I unzipped the files & compared the content. I could see one liner difference between both the drawing1.xml.rels.rels file of working & non-working .xlsx document.

File path :- Corrupted\xl\drawings\_rels\drawing1.xml.rels.

The corrupted & working file both can be found in below link:-

https://drive.google.com/open?id=1DoOYmJRtwJVug0A_4PgcIuP7Kq1aRDnt


The line which is missing in drawing1.xml.rels of the corrupted file is below:-

<Relationship Id="rId1" Type="http://schemas.openxmlformats.org/officeDocument/2006/relationships/hyperlink" Target="javascript:" TargetMode="External"/>


Only in-case of hyperlink, this issue is occurring i guess. As in all other valid cases, i could only see image.

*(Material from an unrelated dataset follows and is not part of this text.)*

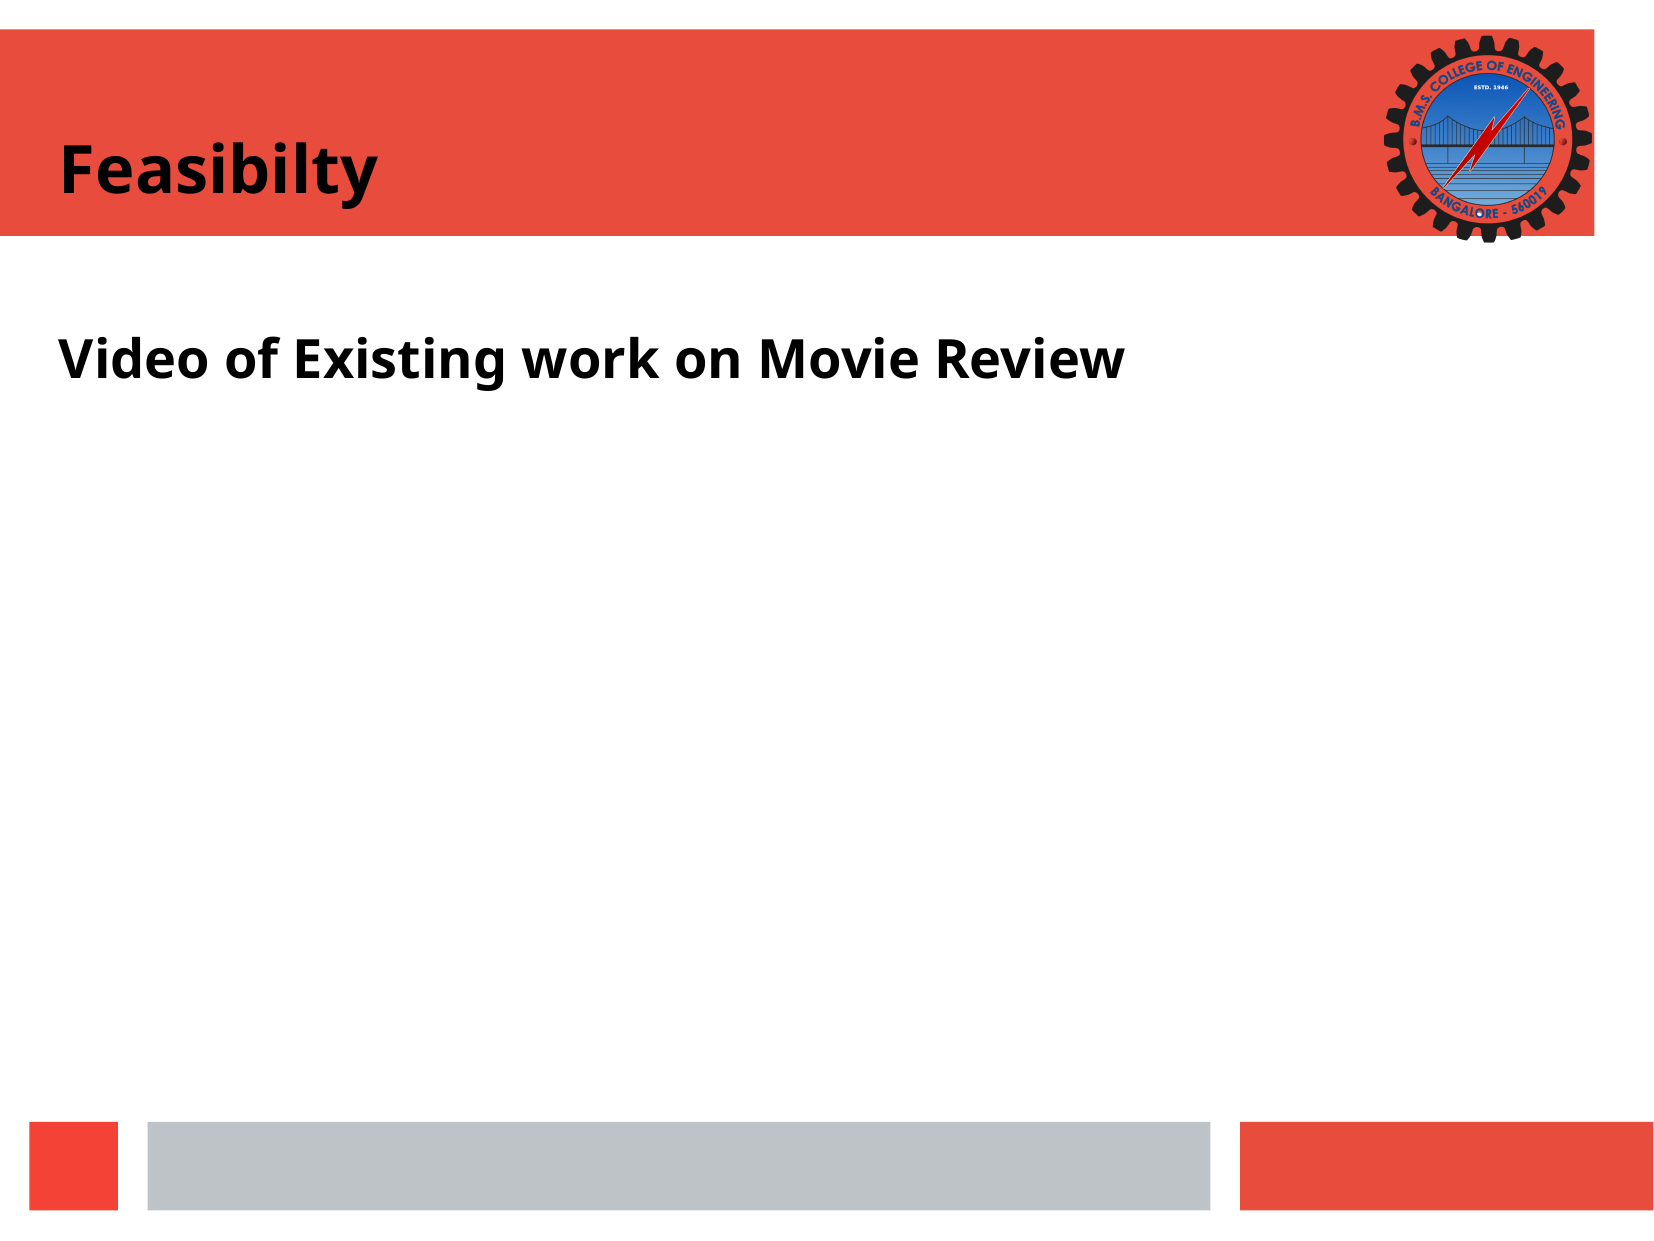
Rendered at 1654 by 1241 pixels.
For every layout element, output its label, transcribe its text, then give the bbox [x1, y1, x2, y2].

text_box Video of Existing work on Movie Review [58, 324, 1565, 1093]
text_box Feasibilty [58, 58, 1373, 207]
picture [1378, 33, 1595, 249]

Could you please let us know your thoughts on this ?

Regards,
Sushmita
Comment 6 Sushmita Nag 2019-03-18 10:24:10 UTC
And also, while opening the corrupted .xlsx doc, it populates with the below error message.

Excel completed file level validation and repair. Some parts of this workbook may have been repaired or discarded.
Repaired Records: Drawing from /xl/drawings/drawing1.xml part (Drawing shape)
Comment 7 Andreas Beeker 2019-03-18 19:25:35 UTC
I've downloaded both your files and find a ton of differences - left alone their file size differs by 400kb.
So this is what I've done, for *.rels, *.vml and *.xml files.

find . -name "*.rels" -exec xmllint --format {} --output {} \;
find . -name "*.rels" -exec sed -e "s/ standalone=.yes.//" {} > {} \;

Then use WinMerge or Meld to compare the files.

> Only in-case of hyperlink, this issue is occurring i guess.

The guessing can be easily validated by adding the line into the .rels file and try again ...

If I would like to find that difference, I would try to minimize the example files to the bare minimum where the error occurs.

I'm just being curious, why would you invest so much time in finding the reason for a solved problem?